Scandale dans la justice Congolaise : Equity BCDC SA victime d’une grosse magouille dans une affaire rocambolesque

Victime d’un complot judiciaire, EQUITY BCDC SA condamné à verser 9 millions USD à son bourreau Bemba

La justice congolaise ne répond toujours pas à l’impulsion donnée par le chef de l’État Félix-Antoine Tshisekedi dans sa vision d’un État de droit.

Dans un dossier qui l’oppose à Caroline Bemba, Jean-Pierre Bemba et consorts depuis novembre 2019, EQUITY BCDC SA, vient de palper du doigt la justice à double vitesse, aux services des individus qui a élu domicile en RDC malgré les messages de conscientisation du président Tshisekedi.

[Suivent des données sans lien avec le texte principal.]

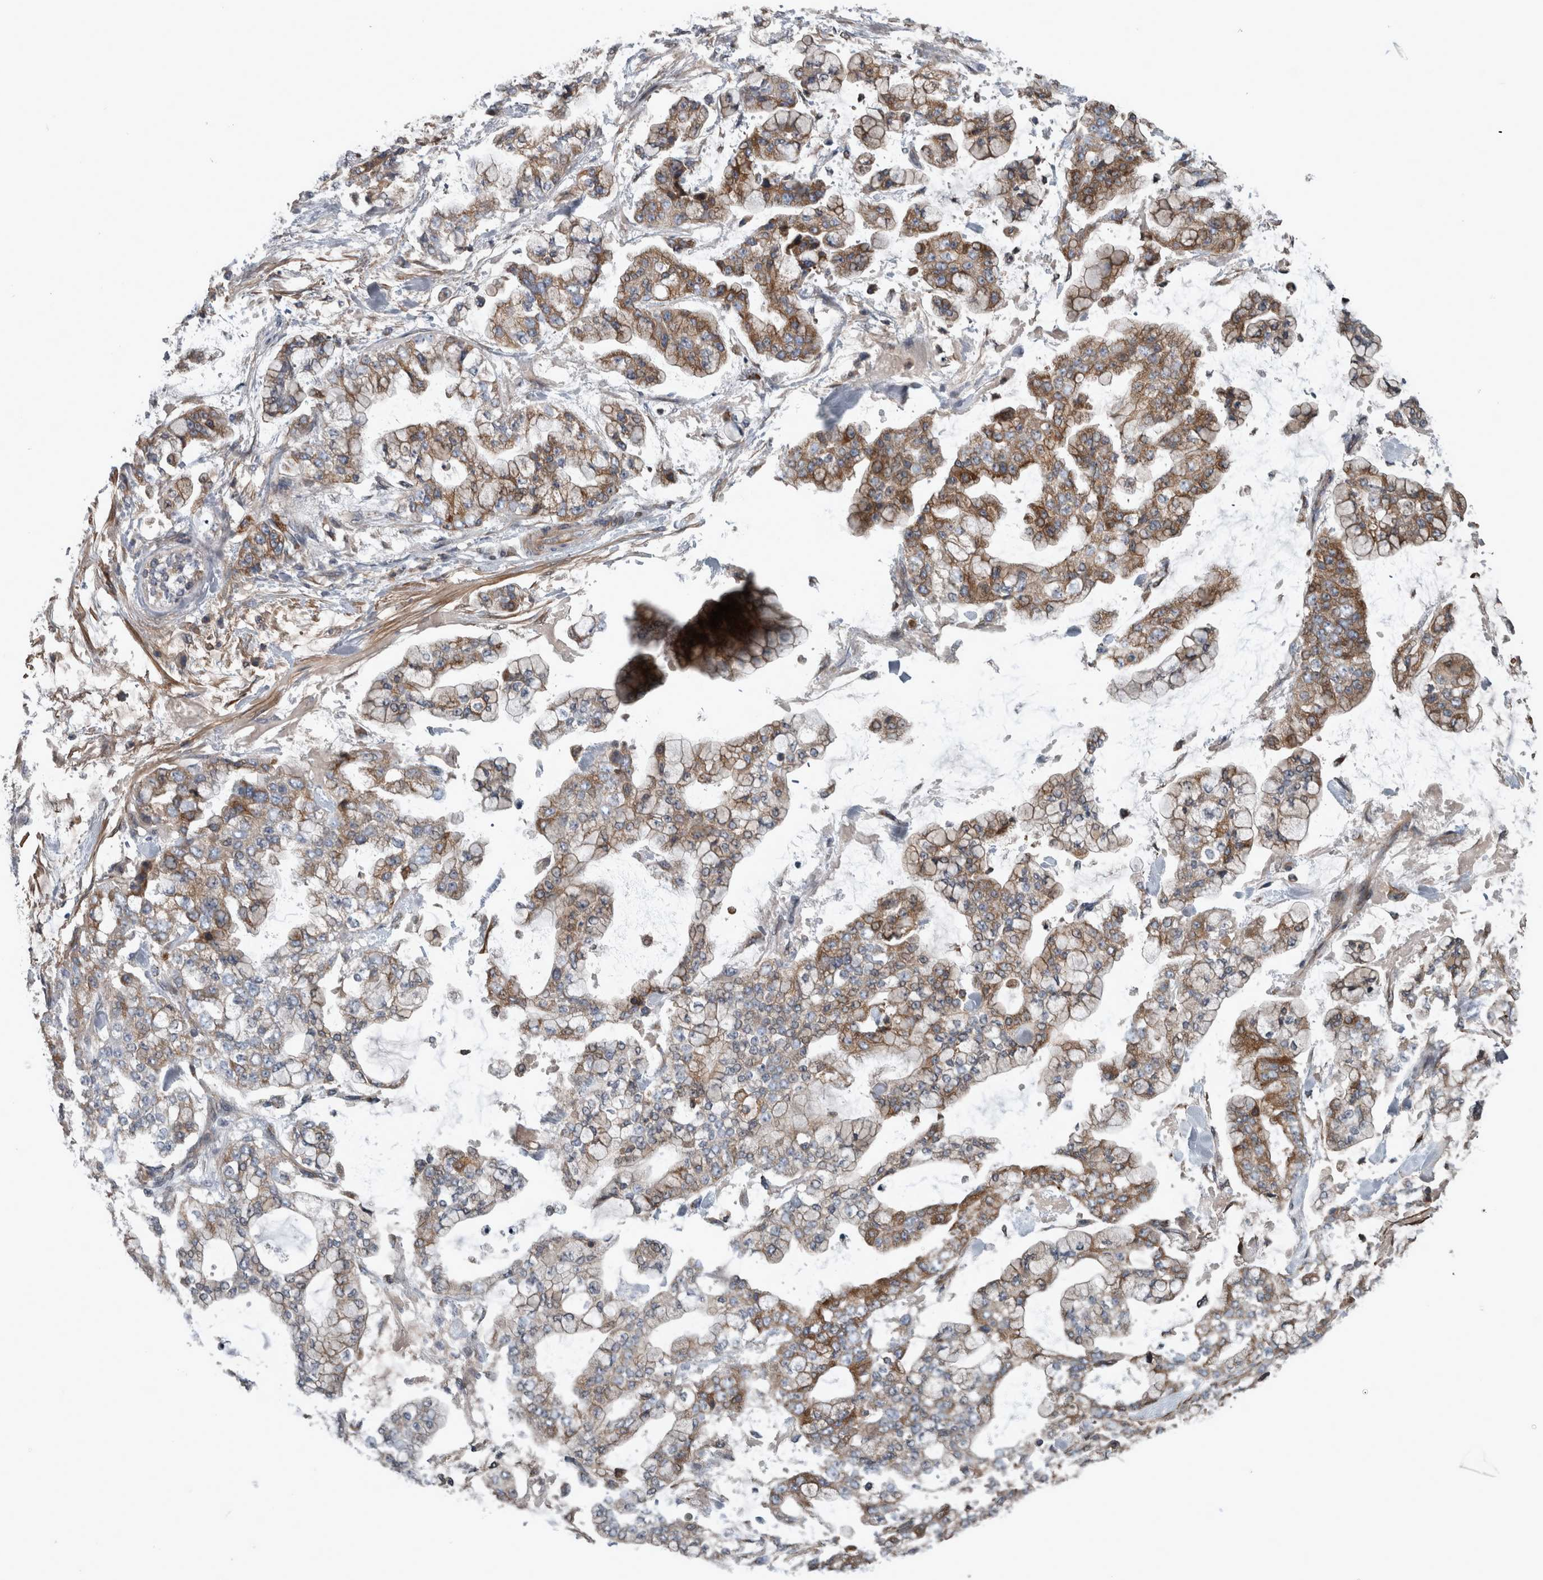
{"staining": {"intensity": "moderate", "quantity": ">75%", "location": "cytoplasmic/membranous"}, "tissue": "stomach cancer", "cell_type": "Tumor cells", "image_type": "cancer", "snomed": [{"axis": "morphology", "description": "Normal tissue, NOS"}, {"axis": "morphology", "description": "Adenocarcinoma, NOS"}, {"axis": "topography", "description": "Stomach, upper"}, {"axis": "topography", "description": "Stomach"}], "caption": "Brown immunohistochemical staining in stomach cancer shows moderate cytoplasmic/membranous expression in approximately >75% of tumor cells.", "gene": "EXOC8", "patient": {"sex": "male", "age": 76}}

En décembre 2019, sous RRE 598, le Tribunal de Grande Instance de Kinshasa / Gombe avait déclaré non fondée l’action initiée contre la Banque EQUITY BCDC par la partie Bemba et consorts, qui exigeait à la Banque le paiement des clauses de la saisie
attribution des avoirs de Western Union Company, société de l’Etat de Delaware, qui n’a jamais été client d’Equity BCDC.

Cependant, comme par coup de baguette magique la partie Bemba et consorts vient d’obtenir par le degré d’appel sous RREA 578 la condamnation de la Banque au paiement des clauses de la saisie, soit à la faramineuse somme de 9.000.000 EUROS.

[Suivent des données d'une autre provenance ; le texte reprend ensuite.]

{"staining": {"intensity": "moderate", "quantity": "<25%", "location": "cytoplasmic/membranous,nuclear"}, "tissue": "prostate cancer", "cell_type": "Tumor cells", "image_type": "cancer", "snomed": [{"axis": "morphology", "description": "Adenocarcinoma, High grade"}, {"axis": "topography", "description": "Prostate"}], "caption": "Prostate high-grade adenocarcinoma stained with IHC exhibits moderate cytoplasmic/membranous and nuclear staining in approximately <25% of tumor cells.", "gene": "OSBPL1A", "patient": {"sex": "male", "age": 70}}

À cet effet, la banque a initié sous RPP 586 une procédure de prise à partie qui a abouti à l’annulation du titre exécutoire dont se prévaut la partie Bemba et consorts .

EQUITY BCDC déplore le fait que, le Juge OSEPE ODIMBA s’est même permis en toute illégalité de procéder, en date du 5 août dernier, à la vente publique de l’ immeuble de la Banque situé sur le Boulevard du 30 juin, dans la Commune de la Gombe, Ville de Kinshasa alors que le même tribunal avait antérieurement fixé par jugement après jonction, la date du 26 août 2022 pour départager les parties préalablement à cette vente forcée.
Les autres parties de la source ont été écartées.